Dr. Mine Çetinkaya-Rundel

Duke University
STA 199 - Fall 2025

November 13, 2025

Warm-up

While you wait: Participate 📱💻

What is sensitivity also known as?

True positive rate
True negative rate
False positive rate
False negative rate
Recall

Scan the QR code or go to app.wooclap.com/sta199. Log in with your Duke NetID.

Announcements

Projects due tonight, peer evals due tomorrow night
Practice Exam 2 is posted on the course website
Reply to post on Ed about requests for topics / concepts for exam review [thread]

From last class: Participate 📱💻

Which of the following best describes the area annotated on the ROC curve?

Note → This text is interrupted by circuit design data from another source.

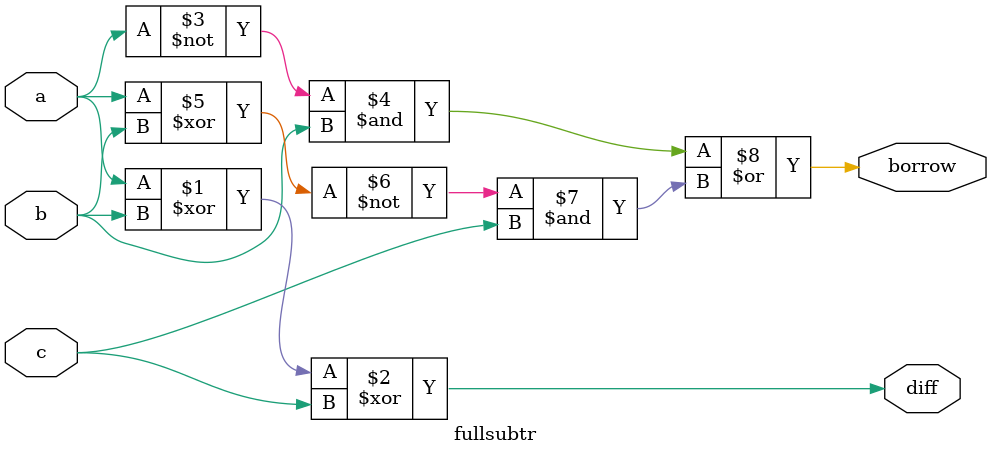
<source format=v>
`timescale 1ns / 1ps


module fullsubtr(diff,borrow,a,b,c);
    output diff,borrow;
    input a,b,c;
    assign diff=a^b^c;
    assign borrow=(~a&b)|(~(a^b)&c);
endmodule


</source>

Where all positives classified as positive, all negatives classified as negative
Where true positive rate = false positive rate
Where all positives classified as negative, all negatives classified as positive

Scan the QR code or go to app.wooclap.com/sta199. Log in with your Duke NetID.

ROC curve

Which corner of the plot indicates the best model performance?

Next steps

ae-14-chicago-taxi-classification

Go to your ae project in RStudio.
If you haven’t yet done so, make sure all of your changes up to this point are committed and pushed, i.e., there’s nothing left in your Git pane.
If you haven’t yet done so, click Pull to get today’s application exercise file: ae-14-chicago-taxi-classification.qmd.
Work through the application exercise in class, and render, commit, and push your edits.

Recap

Split data into training and testing sets (generally 75/25)
Fit models on training data and reduce to a few candidate models
Make predictions on testing data
Evaluate predictions on testing data using appropriate predictive performance metrics
- Linear models: Adjusted R-squared, AIC, etc.
- Logistic models: False negative and positive rates, AUC (area under the curve), etc.
Don’t forget to also consider explainability and domain knowledge when selecting a final model
In a future machine learning course: Cross-validation (partitioning training data into training and validation sets and repeating this many times to evaluate model predictive performance before using the testing data), feature engineering, hyperparameter tuning, more complex models (random forests, gradient boosting machines, neural networks, etc.)

Note

We will only learn about a subset of these in this course, but you can go further into these ideas in STA 210 or STA 221 as well as in various machine learning courses.